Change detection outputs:
►

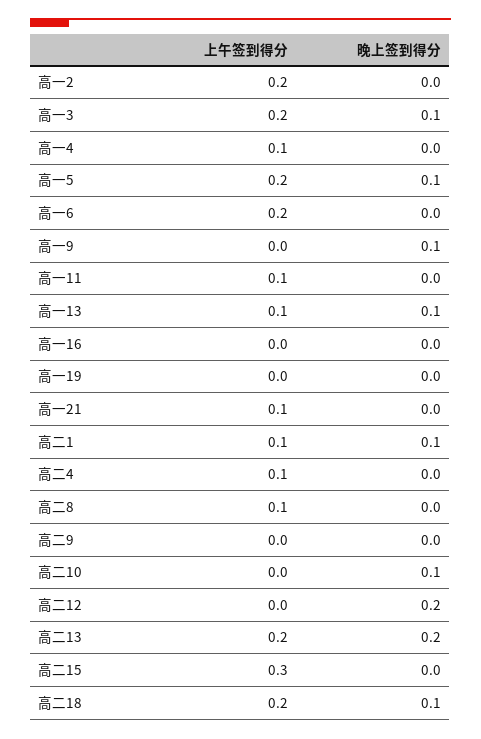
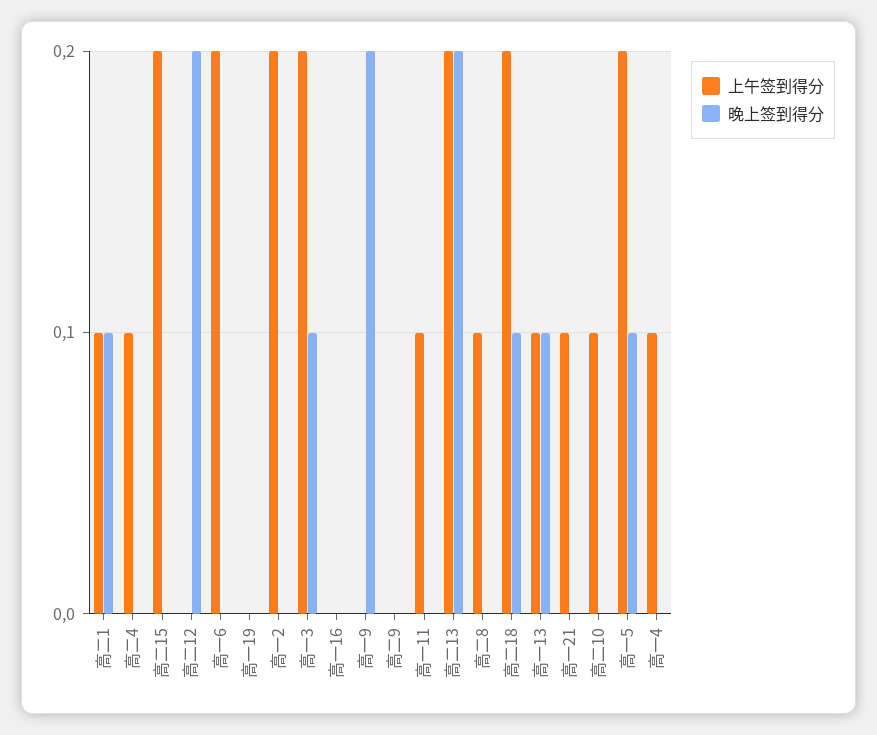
  {
    "上午签到得分": {
      "高一2": 0.2,
      "高一3": 0.2,
      "高一4": 0.1,
      "高一5": 0.2,
      "高一6": 0.2,
      "高一9": 0,
      "高一11": 0.1,
      "高一13": 0.1,
      "高一16": 0,
      "高一19": 0,
      "高一21": 0.1,
      "高二1": 0.1,
      "高二4": 0.1,
      "高二8": 0.1,
      "高二9": 0,
-     "高二10": 0,
+     "高二10": 0.1,
      "高二12": 0,
      "高二13": 0.2,
-     "高二15": 0.3,
+     "高二15": 0.2,
      "高二18": 0.2
    },
    "晚上签到得分": {
      "高一2": 0,
      "高一3": 0.1,
      "高一4": 0,
      "高一5": 0.1,
      "高一6": 0,
-     "高一9": 0.1,
+     "高一9": 0.2,
      "高一11": 0,
      "高一13": 0.1,
      "高一16": 0,
      "高一19": 0,
      "高一21": 0,
      "高二1": 0.1,
      "高二4": 0,
      "高二8": 0,
      "高二9": 0,
-     "高二10": 0.1,
+     "高二10": 0,
      "高二12": 0.2,
      "高二13": 0.2,
      "高二15": 0,
      "高二18": 0.1
    }
  }

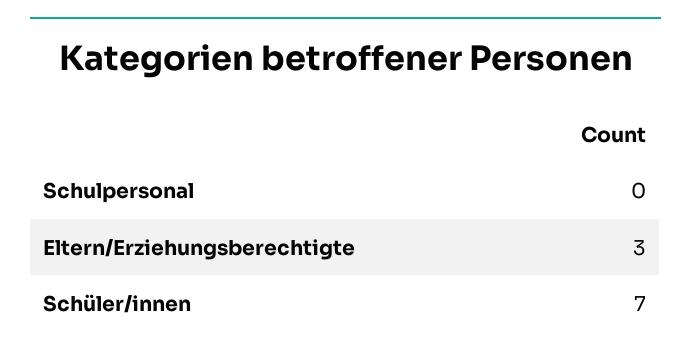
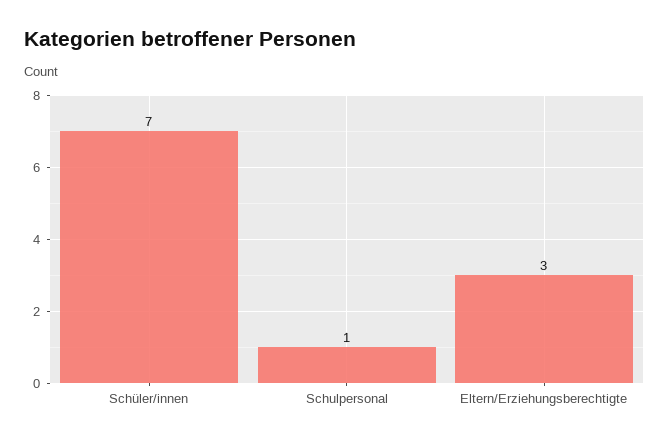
  {
-   "Schulpersonal": 0,
+   "Schulpersonal": 1,
    "Eltern/Erziehungsberechtigte": 3,
    "Schüler/innen": 7
  }

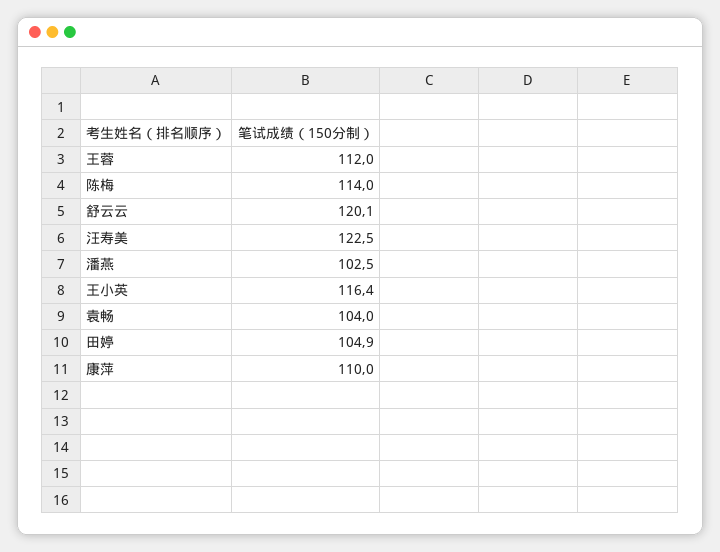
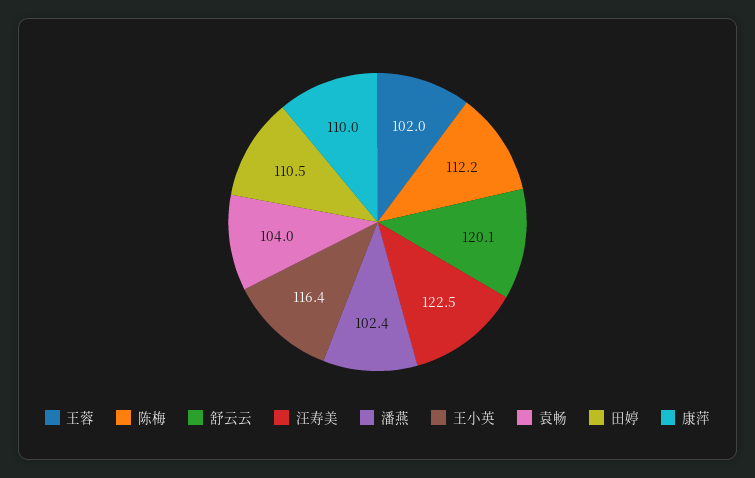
  {
-   "王蓉": 112,
+   "王蓉": 102,
-   "陈梅": 114,
+   "陈梅": 112.2,
    "舒云云": 120.1,
    "汪寿美": 122.5,
-   "潘燕": 102.5,
+   "潘燕": 102.4,
    "王小英": 116.4,
    "袁畅": 104,
-   "田婷": 104.9,
+   "田婷": 110.5,
    "康萍": 110
  }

◄

• [REQUIREMENT]: Return all records verbatim and drop the pictures.

• [OUTPUT]:
  {
    "上午签到得分": {
      "高一2": 0.2,
      "高一3": 0.2,
      "高一4": 0.1,
      "高一5": 0.2,
      "高一6": 0.2,
      "高一9": 0,
      "高一11": 0.1,
      "高一13": 0.1,
      "高一16": 0,
      "高一19": 0,
      "高一21": 0.1,
      "高二1": 0.1,
      "高二4": 0.1,
      "高二8": 0.1,
      "高二9": 0,
-     "高二10": 0,
+     "高二10": 0.1,
      "高二12": 0,
      "高二13": 0.2,
-     "高二15": 0.3,
+     "高二15": 0.2,
      "高二18": 0.2
    },
    "晚上签到得分": {
      "高一2": 0,
      "高一3": 0.1,
      "高一4": 0,
      "高一5": 0.1,
      "高一6": 0,
-     "高一9": 0.1,
+     "高一9": 0.2,
      "高一11": 0,
      "高一13": 0.1,
      "高一16": 0,
      "高一19": 0,
      "高一21": 0,
      "高二1": 0.1,
      "高二4": 0,
      "高二8": 0,
      "高二9": 0,
-     "高二10": 0.1,
+     "高二10": 0,
      "高二12": 0.2,
      "高二13": 0.2,
      "高二15": 0,
      "高二18": 0.1
    }
  }

  {
-   "Schulpersonal": 0,
+   "Schulpersonal": 1,
    "Eltern/Erziehungsberechtigte": 3,
    "Schüler/innen": 7
  }

  {
-   "王蓉": 112,
+   "王蓉": 102,
-   "陈梅": 114,
+   "陈梅": 112.2,
    "舒云云": 120.1,
    "汪寿美": 122.5,
-   "潘燕": 102.5,
+   "潘燕": 102.4,
    "王小英": 116.4,
    "袁畅": 104,
-   "田婷": 104.9,
+   "田婷": 110.5,
    "康萍": 110
  }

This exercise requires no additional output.